Reproduce each record verbatim, images excluded.

RECORD EXTRACTS Block Start

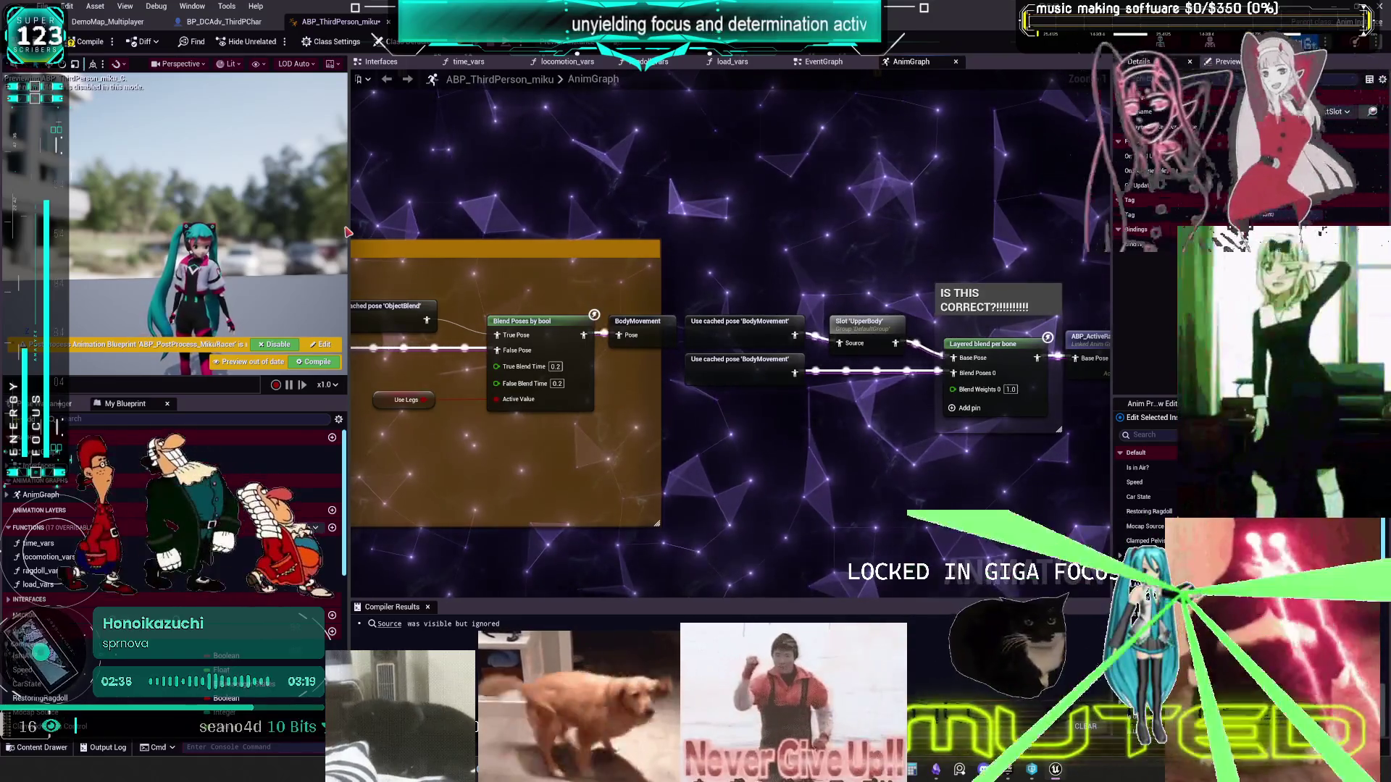
{"action": "scroll", "coordinate": [470, 166], "scroll_direction": "down", "scroll_amount": 3}
{"action": "left_click_drag", "start_coordinate": [469, 166], "coordinate": [730, 328]}
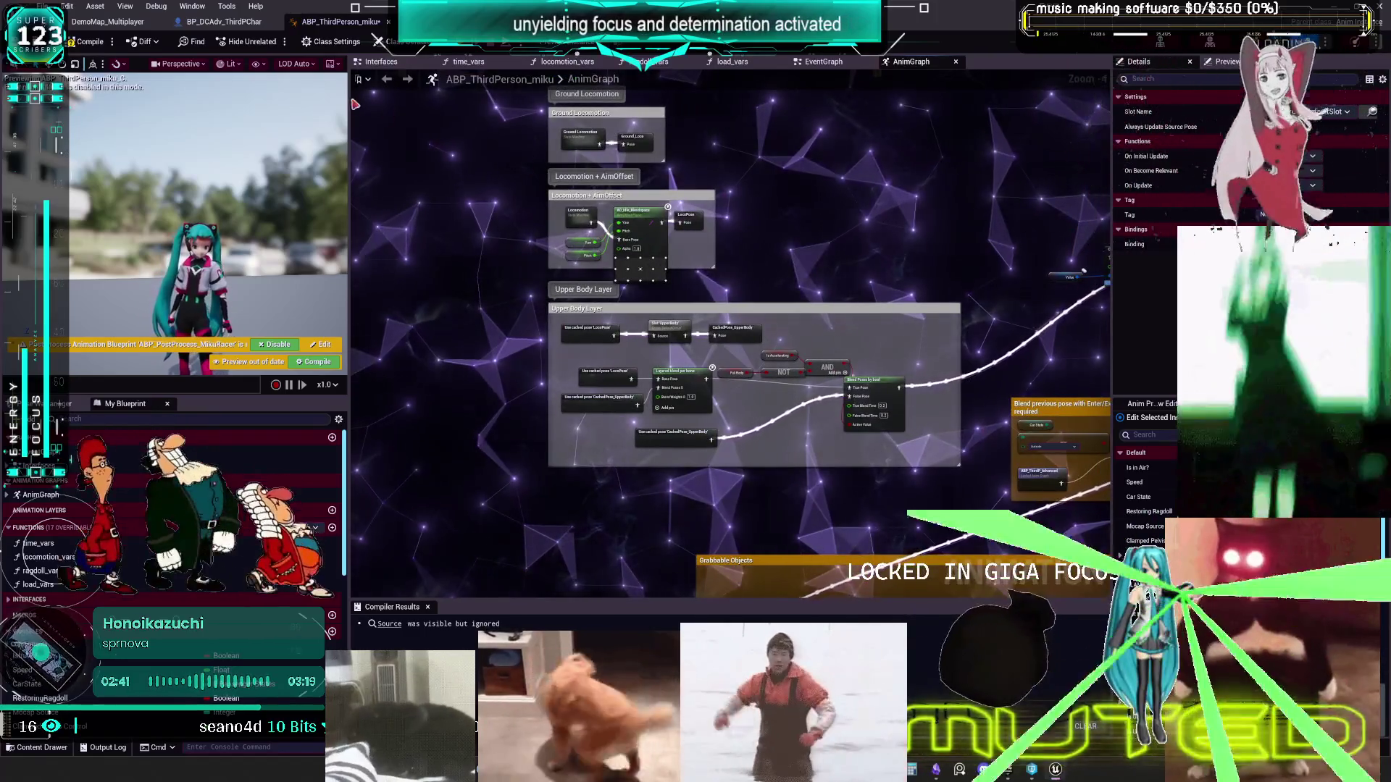
- Switch to the EventGraph and zoom in on the Event Tick logic
{"action": "mouse_move", "coordinate": [507, 109]}
{"action": "left_mouse_down"}
{"action": "mouse_move", "coordinate": [733, 194]}
{"action": "mouse_move", "coordinate": [703, 296]}
{"action": "mouse_move", "coordinate": [696, 768]}
{"action": "left_mouse_up"}
{"action": "scroll", "coordinate": [733, 194], "scroll_direction": "up", "scroll_amount": 1}
{"action": "scroll", "coordinate": [717, 366], "scroll_direction": "up", "scroll_amount": 3}
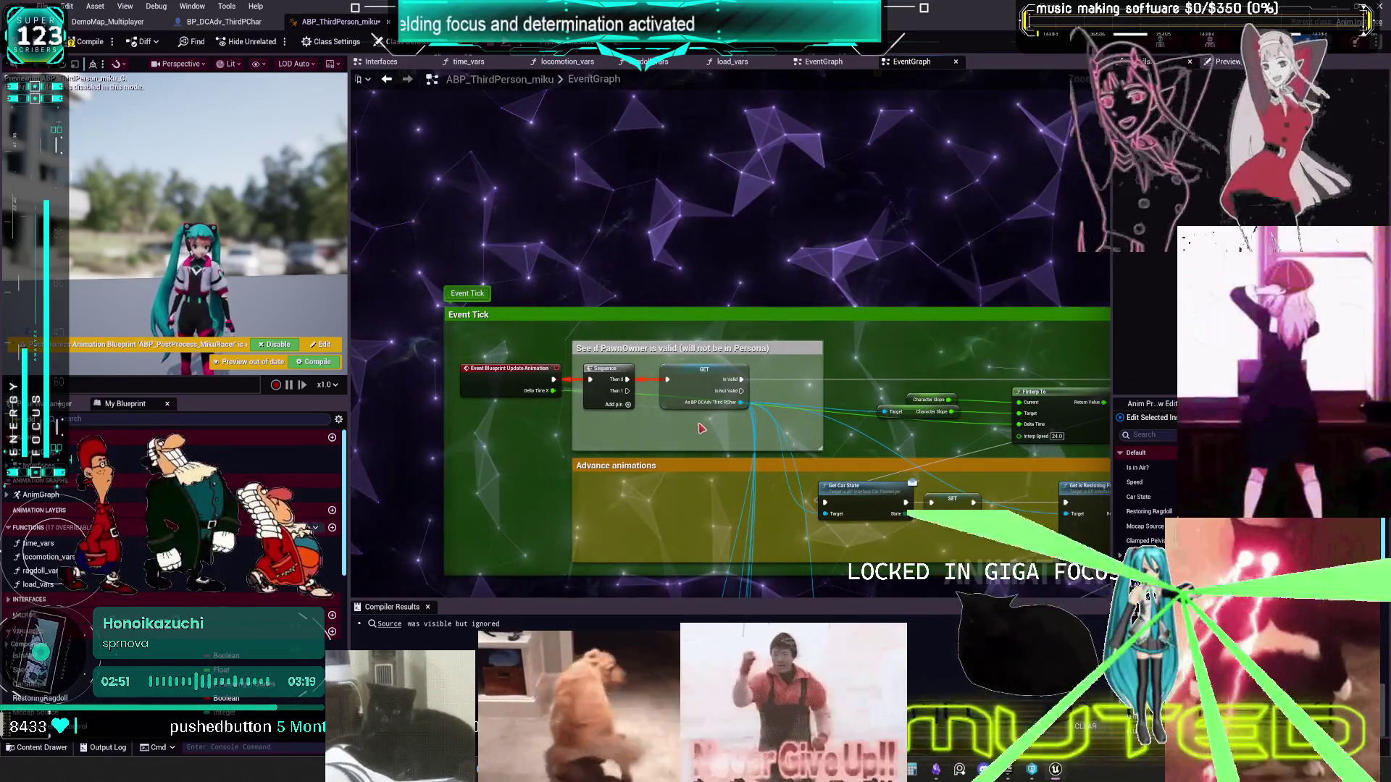
- Pull the Sequence node away from the PawnOwner GET and delete it
{"action": "scroll", "coordinate": [657, 404], "scroll_direction": "up", "scroll_amount": 3}
{"action": "left_click", "coordinate": [590, 387]}
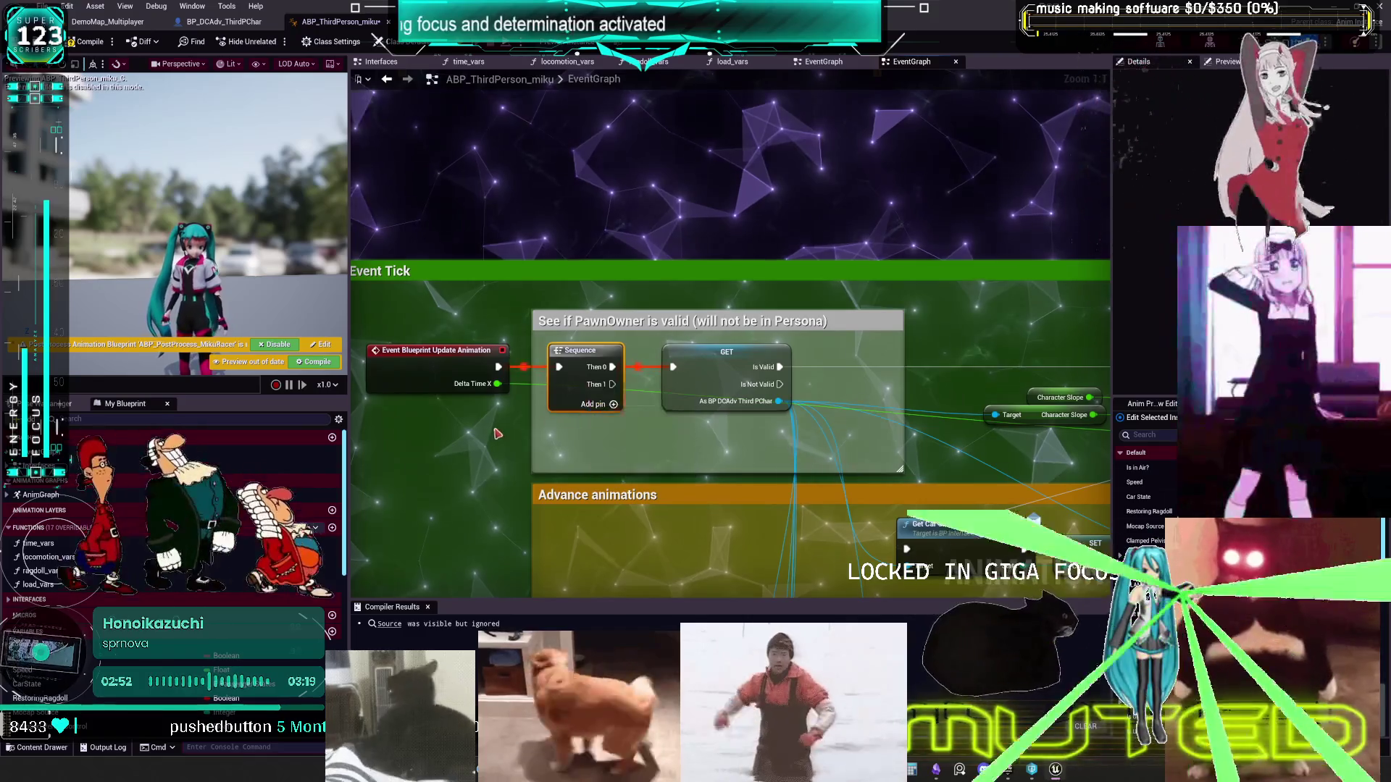
{"action": "left_click", "coordinate": [496, 433]}
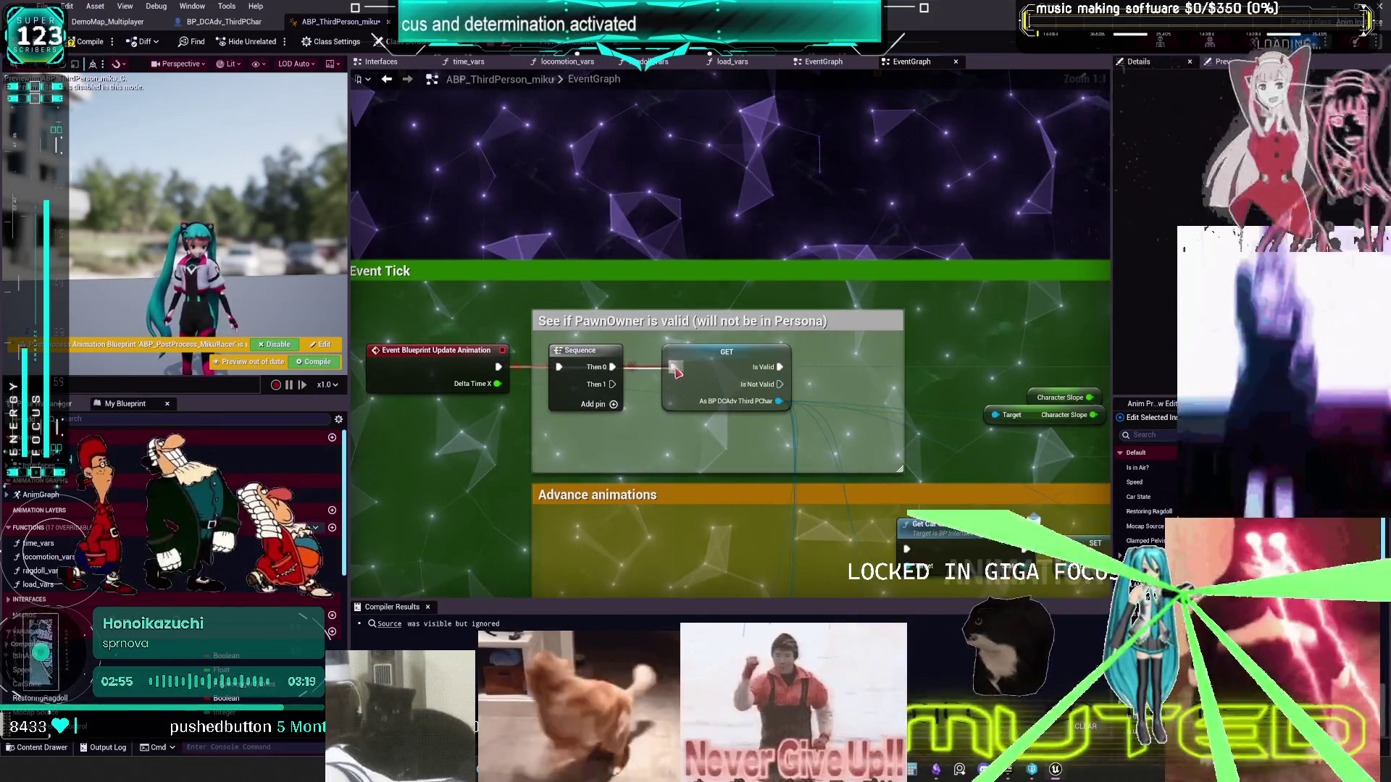
{"action": "left_click_drag", "start_coordinate": [570, 353], "coordinate": [562, 422]}
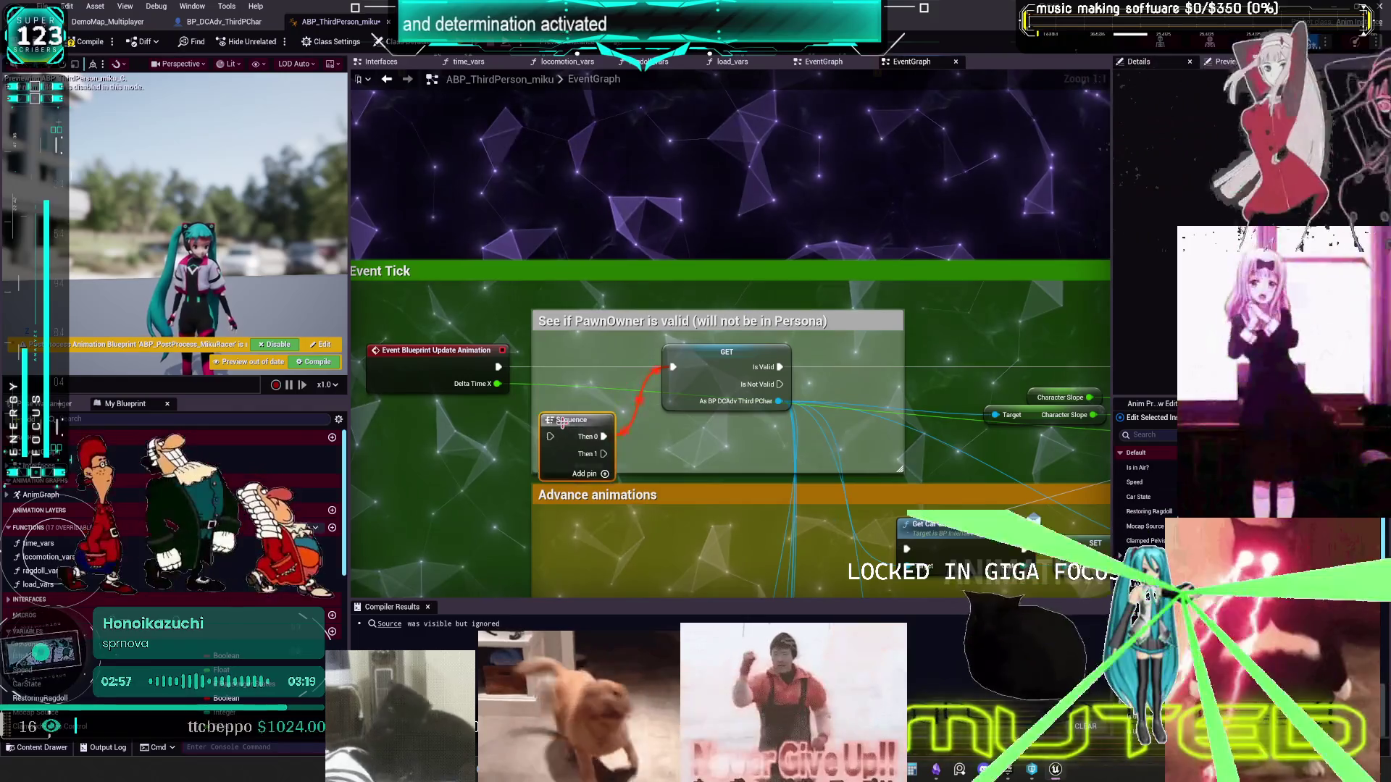
{"action": "key", "text": "Delete"}
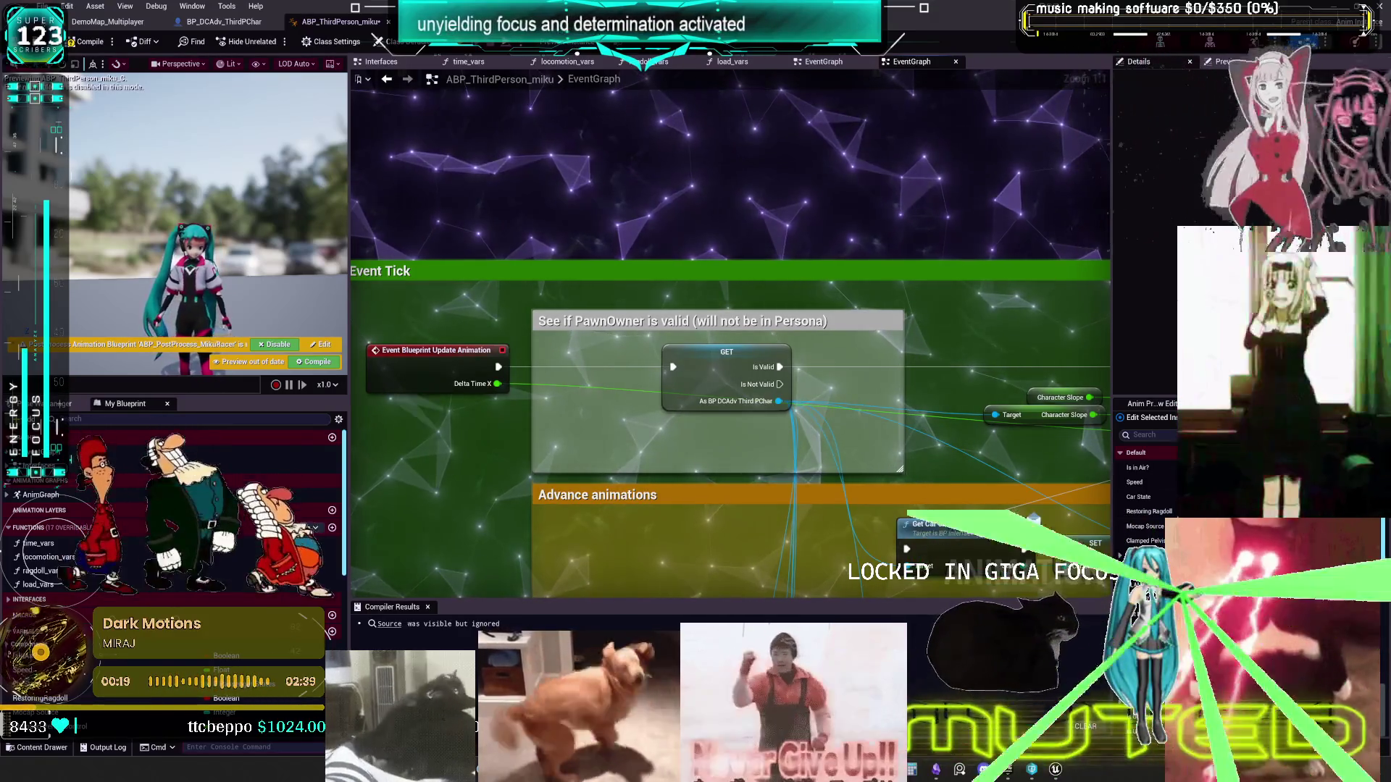
- Move the BeginPlay comment group down above Event Tick, then go to BP_DCAdv_ThirdPChar
{"action": "scroll", "coordinate": [719, 248], "scroll_direction": "down", "scroll_amount": 5}
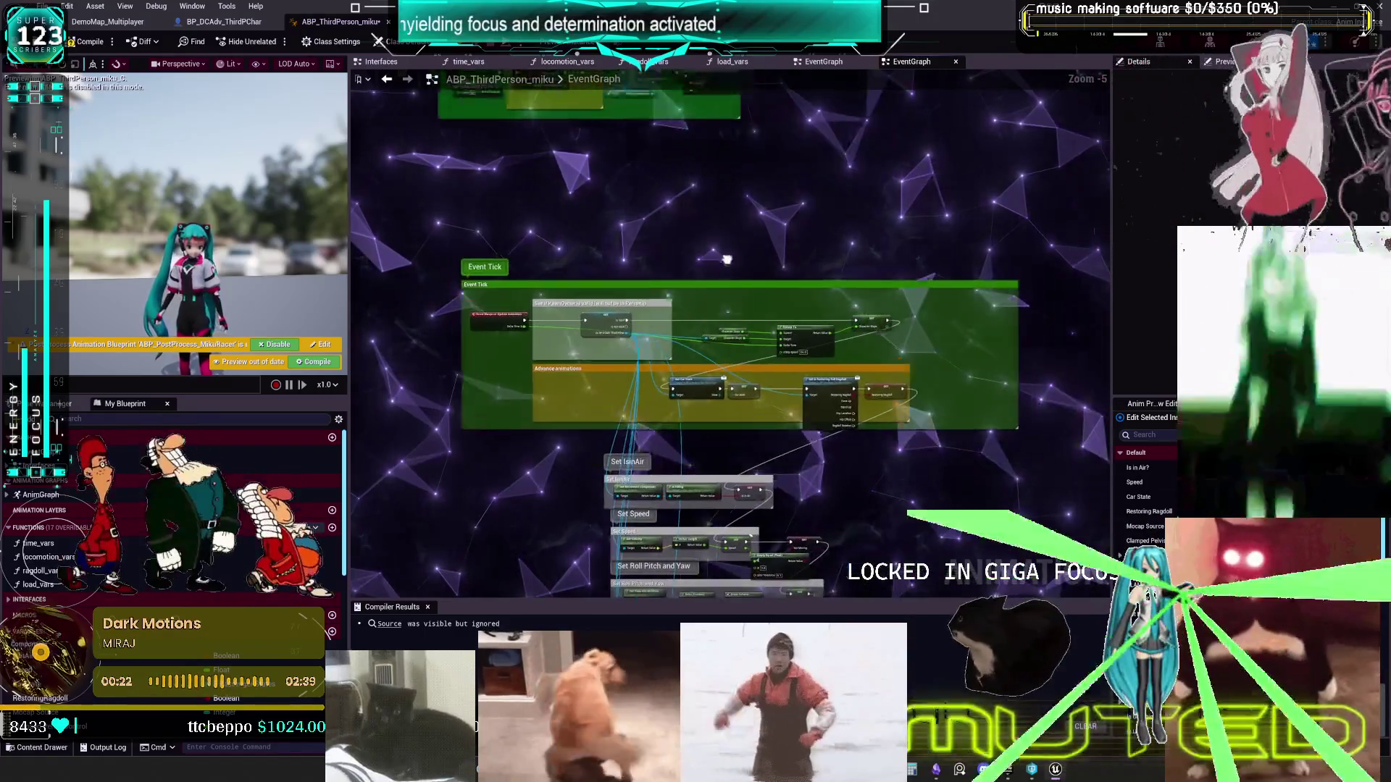
{"action": "right_click", "coordinate": [719, 249]}
{"action": "left_click_drag", "start_coordinate": [989, 404], "coordinate": [529, 171]}
{"action": "left_click_drag", "start_coordinate": [633, 314], "coordinate": [638, 419]}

RECORD EXTRACTS Block End

RESPONSE:
{"action": "scroll", "coordinate": [470, 166], "scroll_direction": "down", "scroll_amount": 3}
{"action": "left_click_drag", "start_coordinate": [469, 166], "coordinate": [730, 328]}
- Switch to the EventGraph and zoom in on the Event Tick logic
{"action": "mouse_move", "coordinate": [507, 109]}
{"action": "left_mouse_down"}
{"action": "mouse_move", "coordinate": [733, 194]}
{"action": "mouse_move", "coordinate": [703, 296]}
{"action": "mouse_move", "coordinate": [696, 768]}
{"action": "left_mouse_up"}
{"action": "scroll", "coordinate": [733, 194], "scroll_direction": "up", "scroll_amount": 1}
{"action": "scroll", "coordinate": [717, 366], "scroll_direction": "up", "scroll_amount": 3}
- Pull the Sequence node away from the PawnOwner GET and delete it
{"action": "scroll", "coordinate": [657, 404], "scroll_direction": "up", "scroll_amount": 3}
{"action": "left_click", "coordinate": [590, 387]}
{"action": "left_click", "coordinate": [496, 433]}
{"action": "left_click_drag", "start_coordinate": [570, 353], "coordinate": [562, 422]}
{"action": "key", "text": "Delete"}
- Move the BeginPlay comment group down above Event Tick, then go to BP_DCAdv_ThirdPChar
{"action": "scroll", "coordinate": [719, 248], "scroll_direction": "down", "scroll_amount": 5}
{"action": "right_click", "coordinate": [719, 249]}
{"action": "left_click_drag", "start_coordinate": [989, 404], "coordinate": [529, 171]}
{"action": "left_click_drag", "start_coordinate": [633, 314], "coordinate": [638, 419]}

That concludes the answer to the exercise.